Gawat! Perasaan saya mulai tidak enak.
Melihat keadaan saya, teman saya menjadi tidak sabar, tong satunya langsung diubeg. Sami mawon. Akhirnya kami sepakat menumpahkan isi tong.
Byurrrr ………….
Diantara lumpur yang mengalir ke mana-mana terlihat ada beberapa makhluk bergerak-gerak. Beberapa ekor ………… ah, ternyata cuma empat, ukurannya lumayan besar, walaupun tidak sebesar hasil panen di tempat pelatihan, sementara lainnya …….. ada tujuh ekor, ukurannya cuma sedikit lebih besar dibanding benih yang dulu kami tebar. Lainnya mana? Lalu kenapa yang gede cuma empat dan yang lain cebol?
Walaupun sejak awal, saat semuanya running well, saya sempat was-was kalau-kalau nanti bakal ada kejutan, tak urung ketika kejutan itu benar-benar datang, saya sempat merasa kecewa. Masalahnya, saya tidak menyangka kalau kejutannya bakal seperti ini. Prediksi saya semula, kalaupun gagal, mungkin belutnya mati satu persatu, atau bagaimana, pokoknya tidak seperti itu.

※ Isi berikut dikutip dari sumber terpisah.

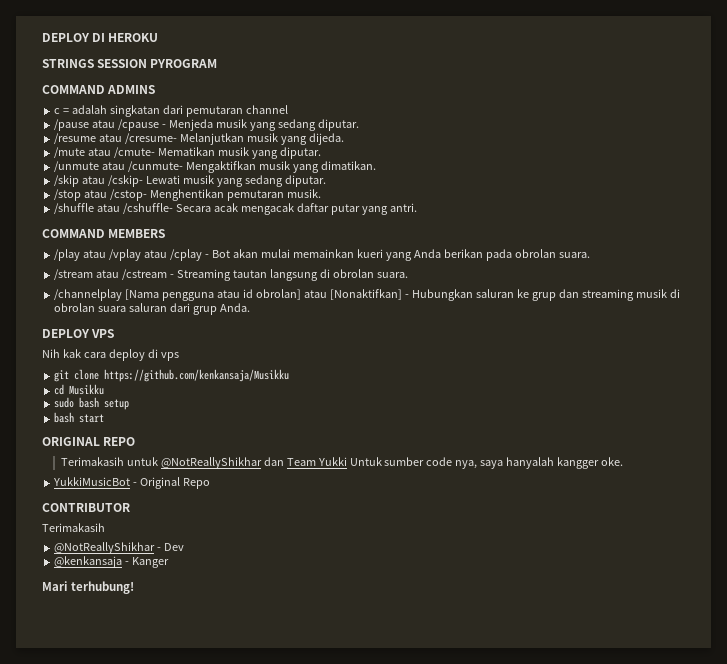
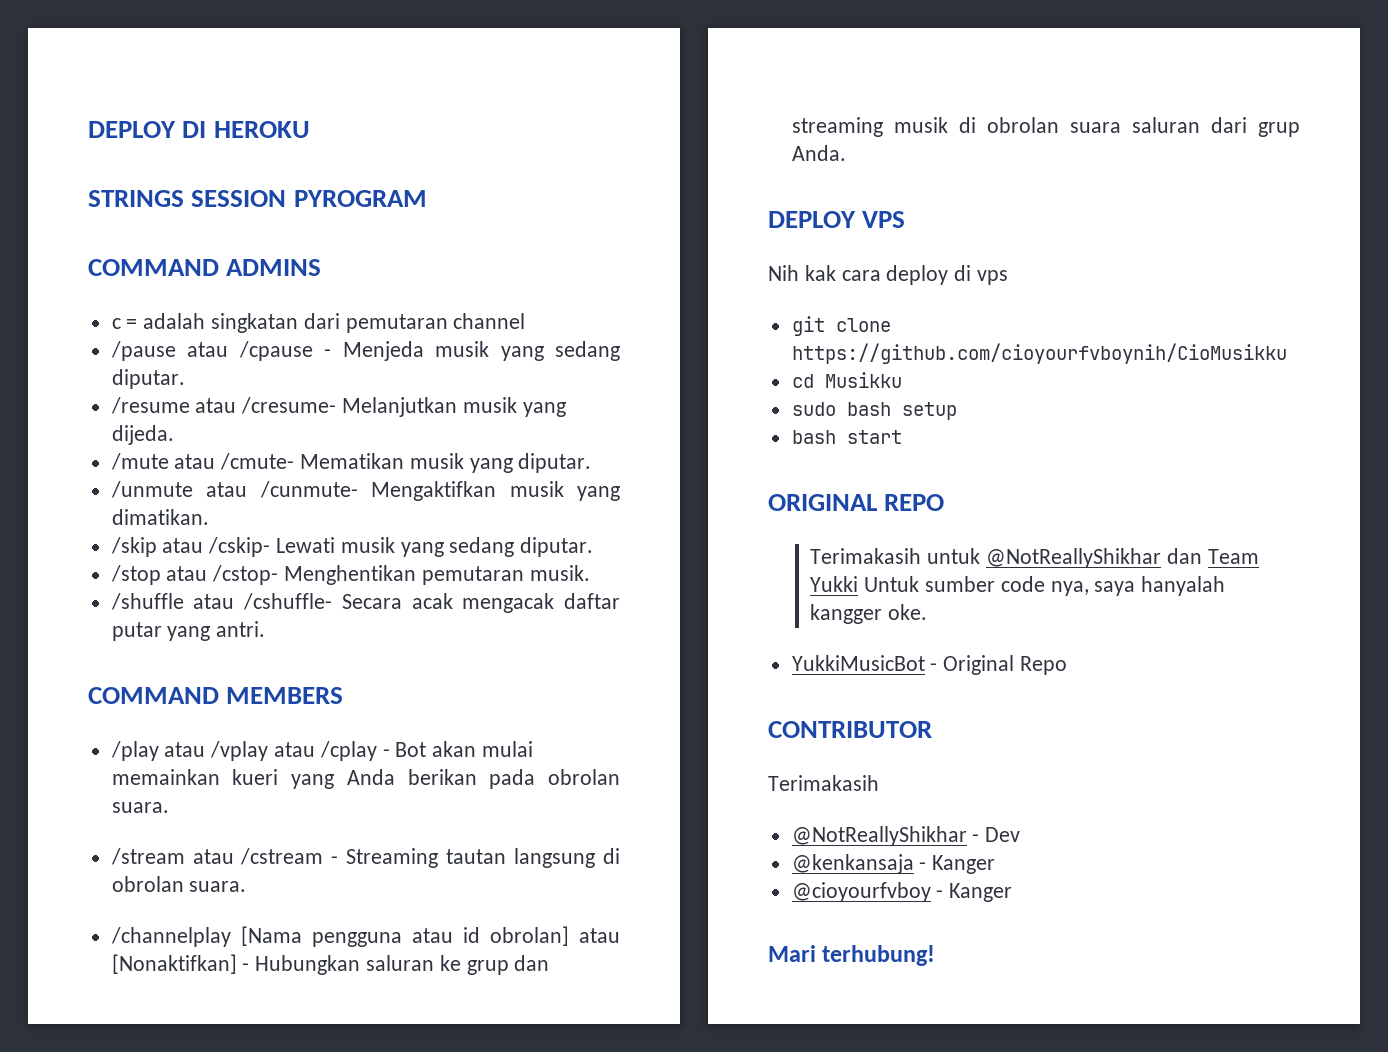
[104,369,290,382] https://github.com/kenkansaja/Musikku -> [791,343,1287,364] https://github.com/cioyourfvboynih/CioMusikku
(170, 562) none -> [791,882,1013,902] // @cioyourfvboy - Kanger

Lha ini, yang mati tidak ketahuan bangkainya, sementara yang tersisa ukurannya tidak seragam. Bener-bener ajaib.
- Kamu yang ajaib. Ide siapa kasih makan belut pakai pelet?.
Pelatih saya ngakak setelah tahu masalah yang saya hadapi.
Yaahhhhhh …….. budidaya belut ternyata tidak boleh semau gue. Gara-gara males menyiapkan pakan alami, belut-belut saya saling memangsa. Yang selamat tapi tidak kecukupan gizi – mungkin kalah berebut bangkai, tumbuhnya lambat, jadi kontet.
Pelajaran pertama: Kalau mengerjakan sesuatu, lakukan dengan sungguh-sunggu dan sepenuh hati.